Athletically, her field hockey coach had her change positions and stuck her in goal, a position with which she was not all at familiar. Not only were the skills she had honed rendered useless, she couldn’t rely on her best attribute, her open-field speed. So she turned to track and field.
This time it was Calhoun who found out that he had an all-star. Under his guidance, she flourished, taking second in the 100-meter dash at the League Championship as a freshman. But over the next two years, she would be in-and-out at Yale because of family tragedy back in Cleveland. Orphaned at 12, she had lost her brother to violence on the first day of classes.
Melton opted to enlist into the Marine Corps before returning to Yale.
“I thought it would help me to develop discipline. It was actually one of the hardest things I have ever done. They really break you down … Yet, it was an experience that made me stronger.”
And when she returned to Yale for the start of her junior year, she brought her strength, resilience and determination back to the track and new coach Mark Young. And over her last two seasons she would win six individual League titles, earn the Outstanding Performer of the Meet at the Heptagonal Championships and break school and League records. She still holds marks in both the 400-meter dash and the 400-meter hurdles at Yale.
If that wasn’t enough, she also took second place nationally in the hurdles at the NCAA Championships predecessor — the AIAW. Her success and commitment to her sport made her a natural choice for Yale’s top athletic prize — the Nellie Elliot Outstanding Senior Athlete Award. She graduated in 1982 with a degree in Afro-American Studies.
Another of Young’s athletes, Joslyn Woodard, recently graduated with an incredible 20 individual League titles and he found something in her focus that he had not seen since Melton.
“It is one thing to be great and there are a lot of great athletes in this League,” said Young. “But to be great and consistent is something entirely different. Pat was so focused, you couldn’t talk to her two days before and two days after a big meet. You’d get on the bus and say, ‘Pat, how you doing?’ She’d just nod. And she came up big every time.”
Yet her greatest accomplishment was still to come. Melton became a professional athlete — although ‘professional’ had little to do with financially viability. She struggled at times to find the funds to compete at national events and switched her event to the 800-meter run because hurdling took more training resources. Coaching herself in an unfamiliar event and running a limited schedule, Melton made the finals of the Olympic Trials in Indianapolis in 1988.

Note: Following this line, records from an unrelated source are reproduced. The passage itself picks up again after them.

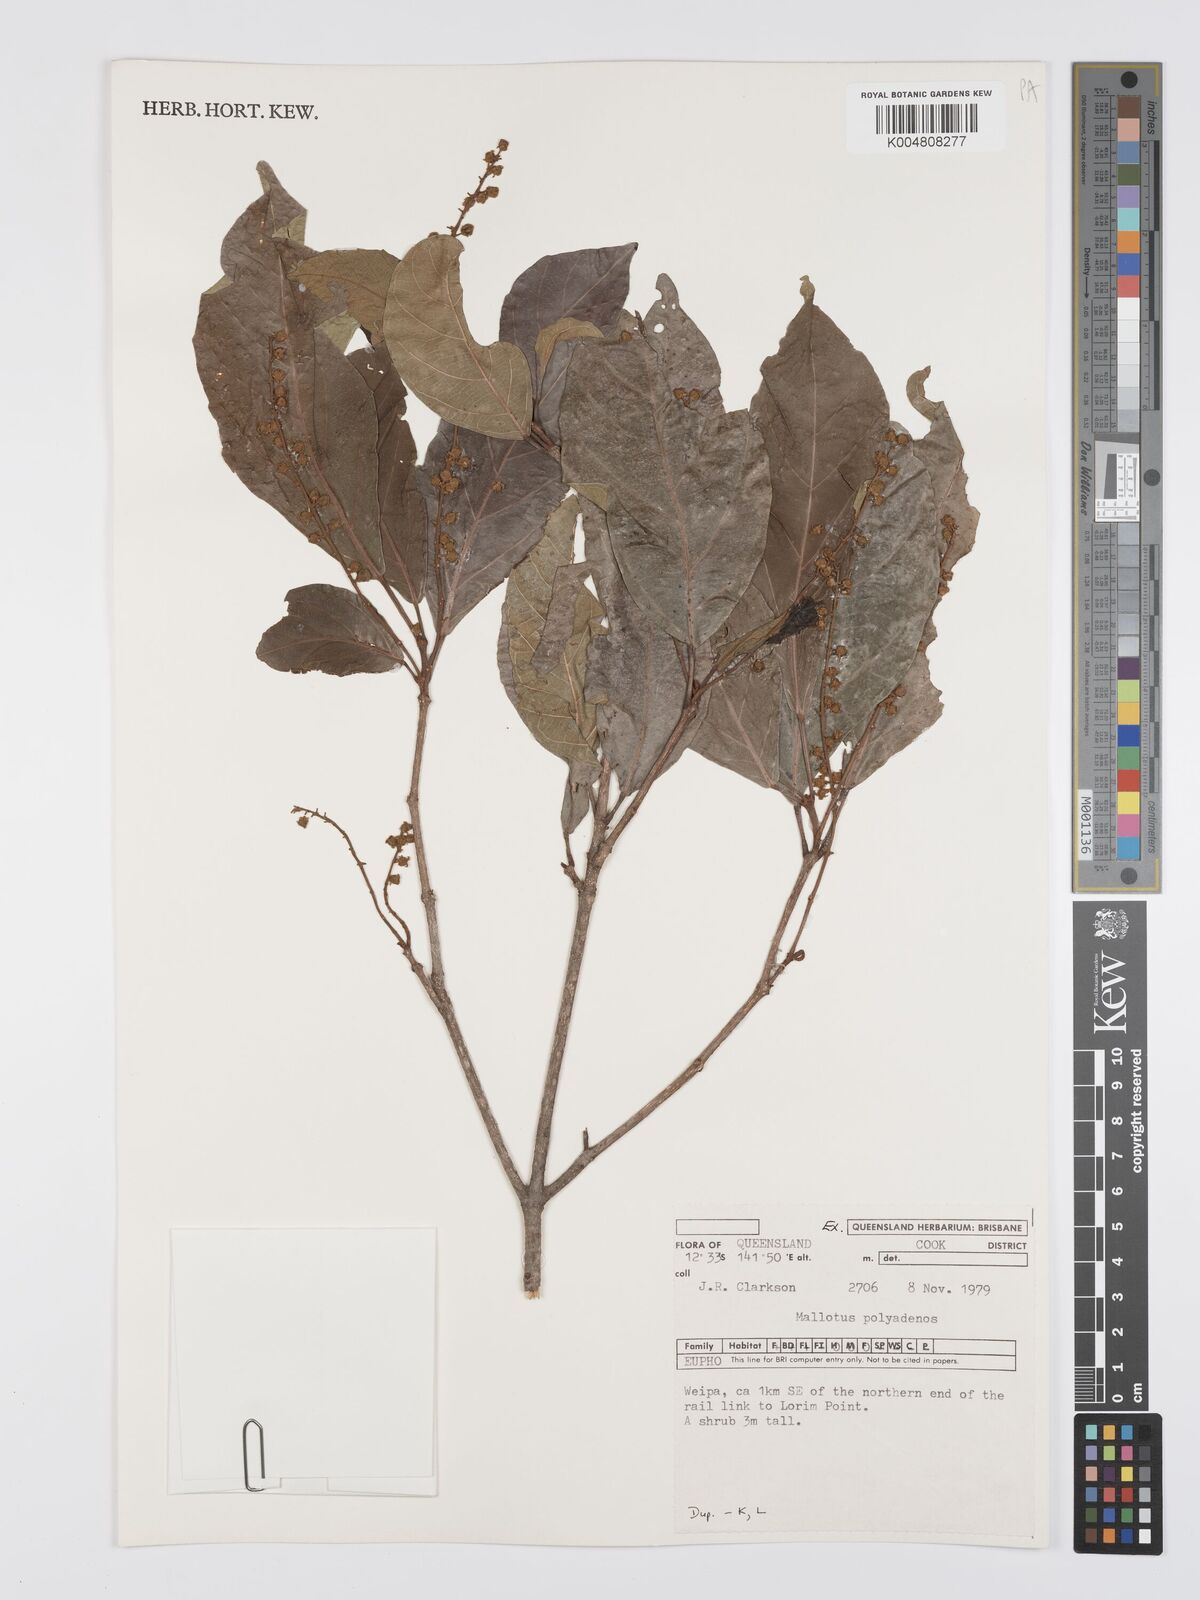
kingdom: Plantae
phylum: Tracheophyta
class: Magnoliopsida
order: Malpighiales
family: Euphorbiaceae
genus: Mallotus
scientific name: Mallotus polyadenos
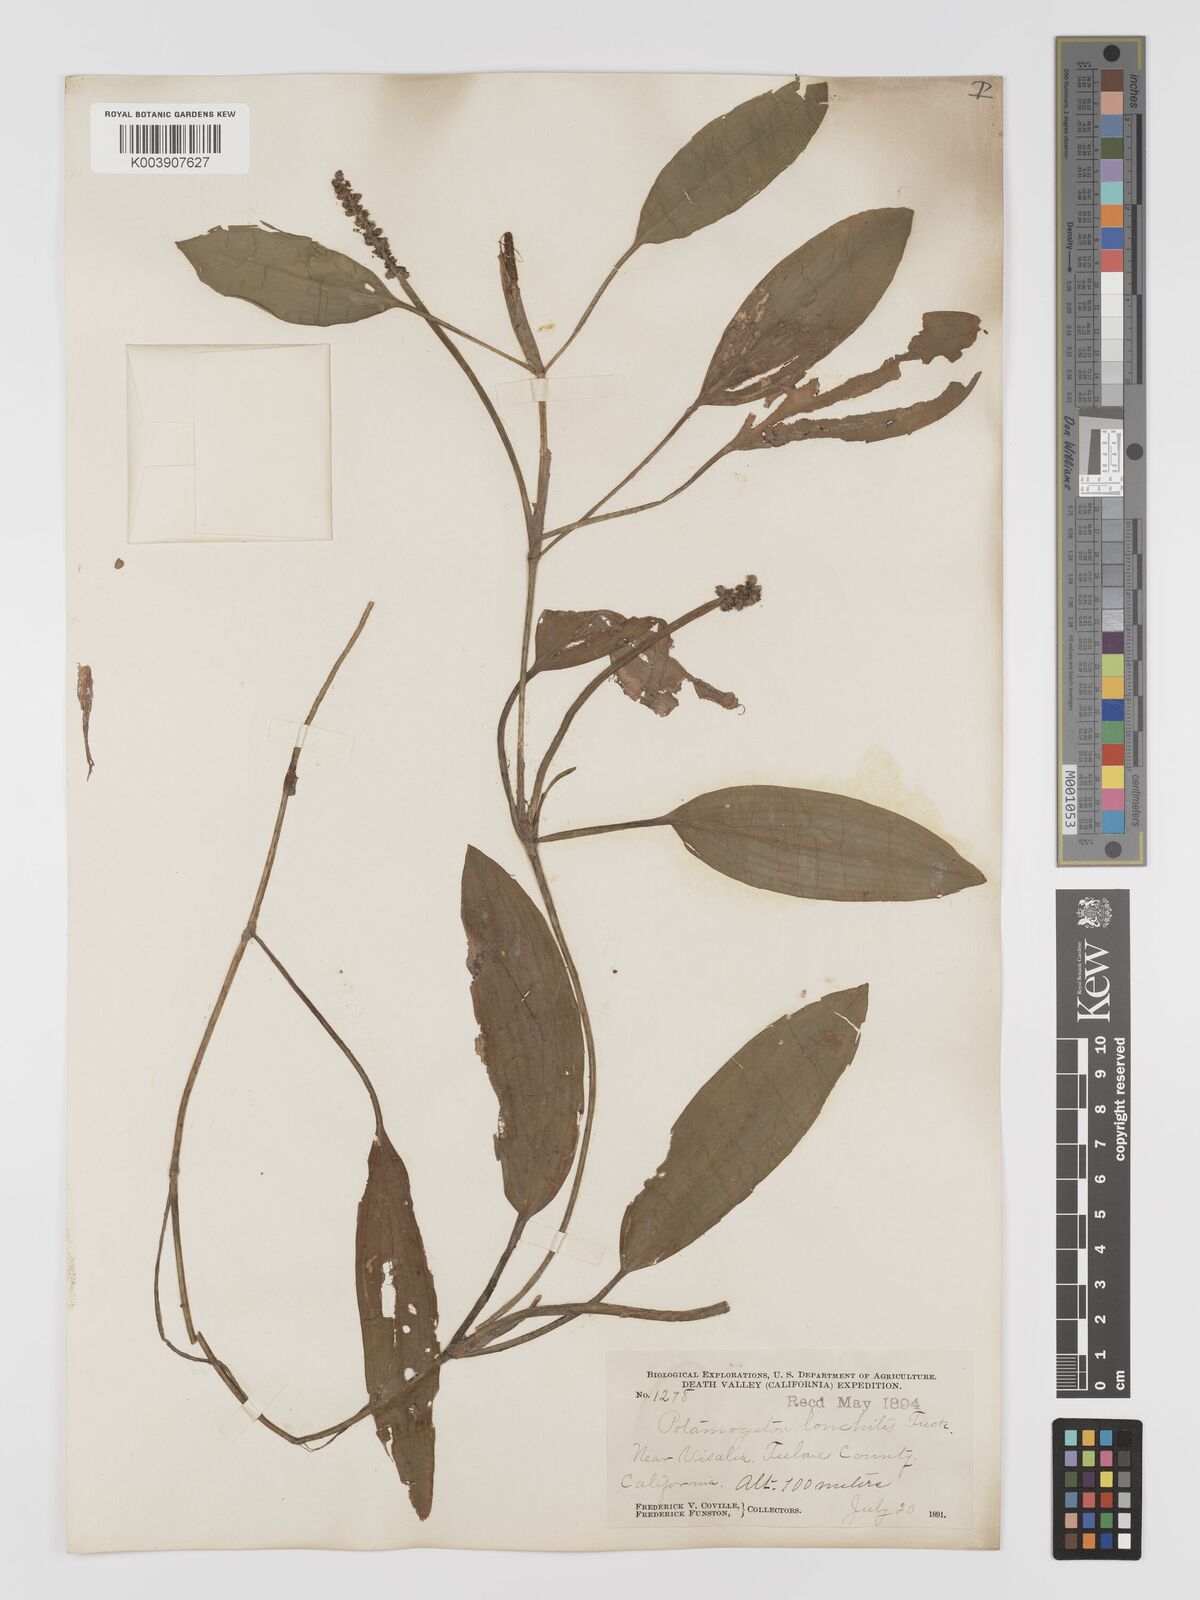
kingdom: Plantae
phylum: Tracheophyta
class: Liliopsida
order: Alismatales
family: Potamogetonaceae
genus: Potamogeton
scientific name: Potamogeton nodosus
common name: Loddon pondweed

“People were like, ‘Who is she?’ They had not seen me compete because I didn’t run a lot of races. And I looked around at the people in the race and I said, ‘They’re still in college, this one has a husband supporting her.’ I was really the only one out there just kind of struggling along. I think what I accomplished was really incredible.”
Upon retirement, she landed a job with the Goodwill Games, but she discovered that she truly enjoyed working in education, especially with children in circumstances like her own.
“I’ve decided that the place for me is K-12 education, in particular charter schools. Now I am very clear about what I want to do. I want to start charter schools in urban areas all over the country.”
And she has certainly been all over the country, trying to make an impact in communities through education, currently as the lead school design consultant and early college high school expert for the Center of Excellence in Leadership and Learning (CELL) at the University of Indianapolis.
“I am so proud that the NCAA is honoring Pat,” said Young. “I had a teammate (Kwaku Ohene-Frempong) who won this award and he is the nation’s leading researcher in finding a cure for sickle-cell anemia. Pat’s story isn’t like that, but she simply overcame every obstacle that got in her way and now works to help kids do the same. She is a great, great story.”